Posted: 23.04.2010 07:54
by Bill T.
Just wanted to thank all you great Helicon Focus Pro programmers for a terrific program! The user interface is first rate, and the ability to export directly from Lightroom to Helicon Focus Pro is absolutely wonderful. A lot of thought went into making Helicon fit well into the workflow and it shows.

This is stitch made up of 4 stacks, 5 images per stack. In the thirty inch high prints you can see everything sharp as a tack from the nearest pebbles to tree branches on the mountain tops. My customers are just amazed by that.

Image

Re: Focus stacked landscape pano

Posted: 02.05.2010 19:13
by joey
Looks good Bill
What camera sys did you use?
joe

Re: Focus stacked landscape pano

Posted: 06.05.2010 08:37
by Bill T.
Canon 5DMKII with an old 55mm manual focus Micro Nikkor, and a homebrew pano head made out of a few pieces Oak. A shaky setup, good thing Helicon is able to register the images so well.

Also shot 3 deep HDR stacks at each focus position, so a total of 15 images at each of the 4 pano positions. That's 60 camera images total. Lot of post processing, made somewhat easier by the way Helicon fits well into the Lightroom workflow. Would be nice if Helicon could just pick up a specified number of images at a time from a directory and batch process them without having to specify which images were in each batch.

Re: Focus stacked landscape pano

Posted: 06.05.2010 12:53
by Stas Yatsenko
Thanks for the idea. Do you want Helicon Focus to monitor the folder? Or to select only images that were not yet processed? And congratulations on the great panorama.

Re: Focus stacked landscape pano

Posted: 18.09.2010 18:09
by tived
Batch processing of images would be really handy, have a look at Photomatix, and their Batch processor for HDR.

There you can specify the number if images in the HDR stack, and process, something similar could be done here (and just to add to it a bit, do panoramic stitching, hdr and focus stacking) yeah I know, not asking for much :-)

Henrik

Re: Focus stacked landscape pano

Posted: 20.09.2010 15:16
by Stas Yatsenko
Usually every new stack is places in a new folder, so this type of batch processing will not work. The images for focus stacking are very similar and the only criterion to split them to stacks is the time difference between shots, which is not very reliable. BTW, you can add several tasks to queue and process them all later.

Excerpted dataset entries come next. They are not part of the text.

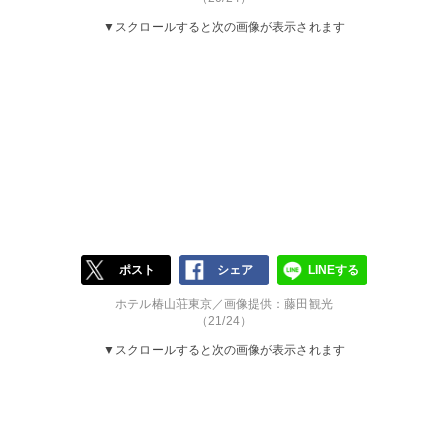
▼スクロールすると次の画像が表示されます
ポスト
シェア
LINEする
ホテル椿山荘東京／画像提供：藤田観光
（21/24）
▼スクロールすると次の画像が表示されます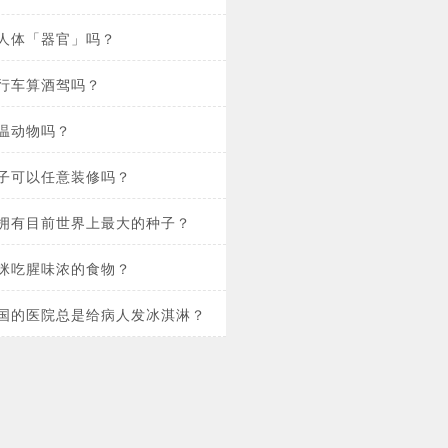
人体「器官」吗？
行车算酒驾吗？
温动物吗？
子可以任意装修吗？
拥有目前世界上最大的种子？
咪吃腥味浓的食物？
国的医院总是给病人发冰淇淋？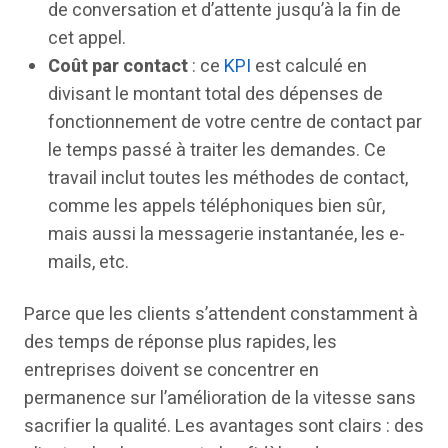
de conversation et d’attente jusqu’à la fin de
cet appel.
Coût par contact
: ce
KPI
est calculé en
divisant le montant total des dépenses de
fonctionnement de votre centre de contact par
le temps passé à traiter les demandes. Ce
travail inclut toutes les méthodes de contact,
comme les appels téléphoniques bien sûr,
mais aussi la messagerie instantanée, les e-
mails, etc.
Parce que les clients s’attendent constamment à
des temps de réponse plus rapides, les
entreprises doivent se concentrer en
permanence sur l’amélioration de la vitesse sans
sacrifier la qualité. Les avantages sont clairs : des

Re: Focus stacked landscape pano

Posted: 16.10.2010 09:55
by 35degsouth
Hi Bill, Love the image. Can you inform me of the approx focus distances to get overlap of depth of field.
John

Re: Focus stacked landscape pano

Posted: 22.11.2014 20:31
by sh1
Hi there,

Just wanted to ask a quick question about the order of your workflow.....I have just taken up photography and have started shooting multi row panoramic images, however, much of the time I need to bracket for exposure and focus stack. Is there a preferred method for processing such images (ie, first focus stack all the like exposures and then HDR or HDR for each focus point and then stack at the end. Any help you can offer would be greatly appreciated.

Many thanks

SH1

Re: Focus stacked landscape pano

Posted: 25.11.2014 13:09
by Stas Yatsenko
I would suggest to do focus stacking first. You will probably find useful menu\Enqueue stack command which can split combined stacks into substacks and process them in batch mode.

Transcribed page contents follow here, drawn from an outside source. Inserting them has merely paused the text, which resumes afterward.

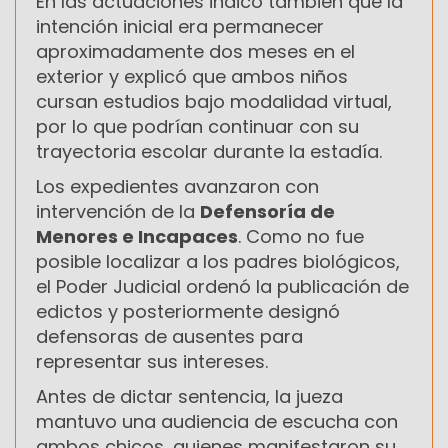
En las actuaciones indicó también que la
intención inicial era permanecer
aproximadamente dos meses en el
exterior y explicó que ambos niños
cursan estudios bajo modalidad virtual,
por lo que podrían continuar con su
trayectoria escolar durante la estadía.
Los expedientes avanzaron con
intervención de la
Defensoría de
Menores e Incapaces
. Como no fue
posible localizar a los padres biológicos,
el Poder Judicial ordenó la publicación de
edictos y posteriormente designó
defensoras de ausentes para
representar sus intereses.
Antes de dictar sentencia, la jueza
mantuvo una audiencia de escucha con
ambos chicos, quienes manifestaron su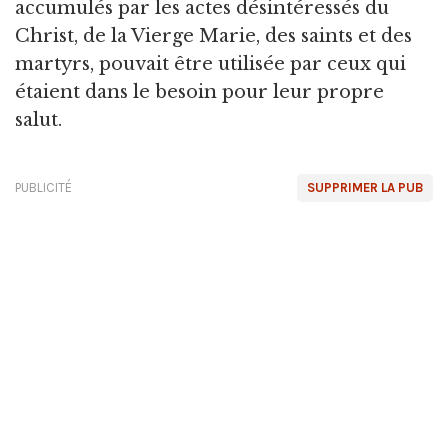
accumulés par les actes désintéressés du
Christ, de la Vierge Marie, des saints et des
martyrs, pouvait être utilisée par ceux qui
étaient dans le besoin pour leur propre
salut.
PUBLICITÉ
SUPPRIMER LA PUB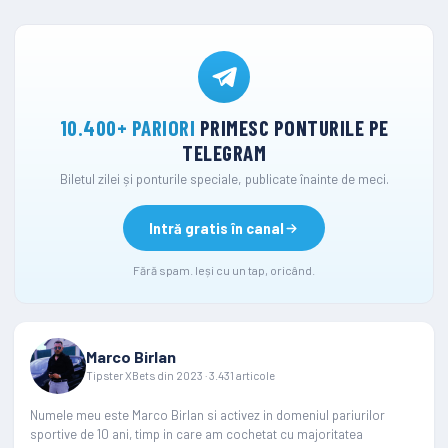
10.400+ PARIORI
PRIMESC PONTURILE PE
TELEGRAM
Biletul zilei și ponturile speciale, publicate înainte de meci.
Intră gratis în canal
Fără spam. Ieși cu un tap, oricând.
Marco Birlan
Tipster XBets din 2023 · 3.431 articole
Numele meu este Marco Birlan si activez in domeniul pariurilor
sportive de 10 ani, timp in care am cochetat cu majoritatea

Re: Focus stacked landscape pano

Posted: 13.05.2015 04:35
by billfing
Hmm.. Interesting.. How do you deal with 'ghosting" on a landscape such as bush, leaves, etc..?

Re: Focus stacked landscape pano

Posted: 15.05.2015 12:22
by Stas Yatsenko
With focus stacking automatic deghosting is not possible. HDR stack contains the same image but with different exposure, so the program can exclude pixels that fell out out general rule. In focus stacking, each layer contains different image, the program is never able to guess if the pixel has changed due to focus change or due to movement of the object.

You can try to HDR stack first with deghosting and then do focus stacking. Just remember that Helicon Focus requires images of the same size as an input.